TO DO - What you return should be the line containing "T4, M3 Cap screw x 14, 1, Z0N-25-0067" and each line after it to the end of the records, copied exactly.

________________________

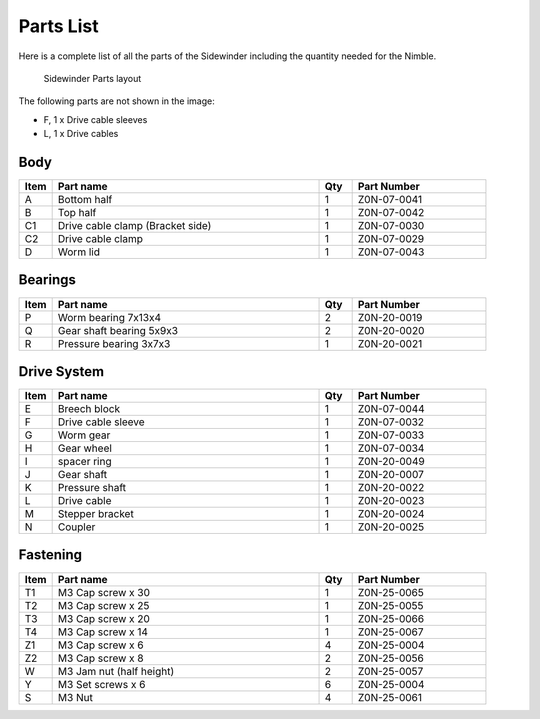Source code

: Parts List
============

Here is a complete list of all the parts of the Sidewinder including the quantity needed for the Nimble.

.. figure:: images/overview.svg
    :alt: All parts for the Sidewinder
    :height: 800px
    :width: 600px

    Sidewinder Parts layout

The following parts are not shown in the image:

* F, 1 x Drive cable sleeves
* L, 1 x Drive cables


Body
-------

.. csv-table:: 
   :header: "Item", "Part name", "Qty", "Part Number"
   :widths: 5, 40, 5, 20
   
    A, Bottom half ,  1 ,  Z0N-07-0041
    B, Top half ,  1 ,   Z0N-07-0042
    C1, Drive cable clamp (Bracket side),  1  , Z0N-07-0030
    C2, Drive cable clamp, 1 ,  Z0N-07-0029
    D, Worm lid  , 1 ,  Z0N-07-0043



Bearings
----------

.. csv-table:: 
   :header: "Item", "Part name", "Qty", "Part Number"
   :widths: 5, 40, 5, 20
   
    P, Worm bearing 7x13x4 ,   2  , Z0N-20-0019
    Q, Gear shaft bearing 5x9x3 ,   2   , Z0N-20-0020
    R, Pressure bearing 3x7x3,    1 ,   Z0N-20-0021



Drive System
--------------

.. csv-table:: 
   :header: "Item", "Part name", "Qty", "Part Number"
   :widths: 5, 40, 5, 20
   
    E, Breech block ,   1   ,   Z0N-07-0044
    F, Drive cable sleeve , 1  ,  Z0N-07-0032
    G, Worm gear  ,  1  ,   Z0N-07-0033
    H, Gear wheel ,  1 ,    Z0N-07-0034
    I, spacer ring ,  1 ,    Z0N-20-0049
    J, Gear shaft,   1  , Z0N-20-0007
    K, Pressure shaft , 1 , Z0N-20-0022
    L, Drive cable  ,   1 ,   Z0N-20-0023
    M, Stepper bracket   , 1  ,   Z0N-20-0024
    N, Coupler  ,   1 ,     Z0N-20-0025


Fastening
-----------
.. csv-table:: 
   :header: "Item", "Part name", "Qty", "Part Number"
   :widths: 5, 40, 5, 20
   
    T1, M3 Cap screw x 30, 1, Z0N-25-0065
    T2, M3 Cap screw x 25, 1, Z0N-25-0055
    T3, M3 Cap screw x 20, 1, Z0N-25-0066
    T4, M3 Cap screw x 14, 1, Z0N-25-0067
    Z1, M3 Cap screw x 6,   4,   Z0N-25-0004
    Z2, M3 Cap screw x 8,   2,   Z0N-25-0056
    W, M3 Jam nut (half height),   2,   Z0N-25-0057
    Y, M3 Set screws x 6,   6,   Z0N-25-0004
    S, M3 Nut ,  4,   Z0N-25-0061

________________________

WRITTEN ANSWER -
    T4, M3 Cap screw x 14, 1, Z0N-25-0067
    Z1, M3 Cap screw x 6,   4,   Z0N-25-0004
    Z2, M3 Cap screw x 8,   2,   Z0N-25-0056
    W, M3 Jam nut (half height),   2,   Z0N-25-0057
    Y, M3 Set screws x 6,   6,   Z0N-25-0004
    S, M3 Nut ,  4,   Z0N-25-0061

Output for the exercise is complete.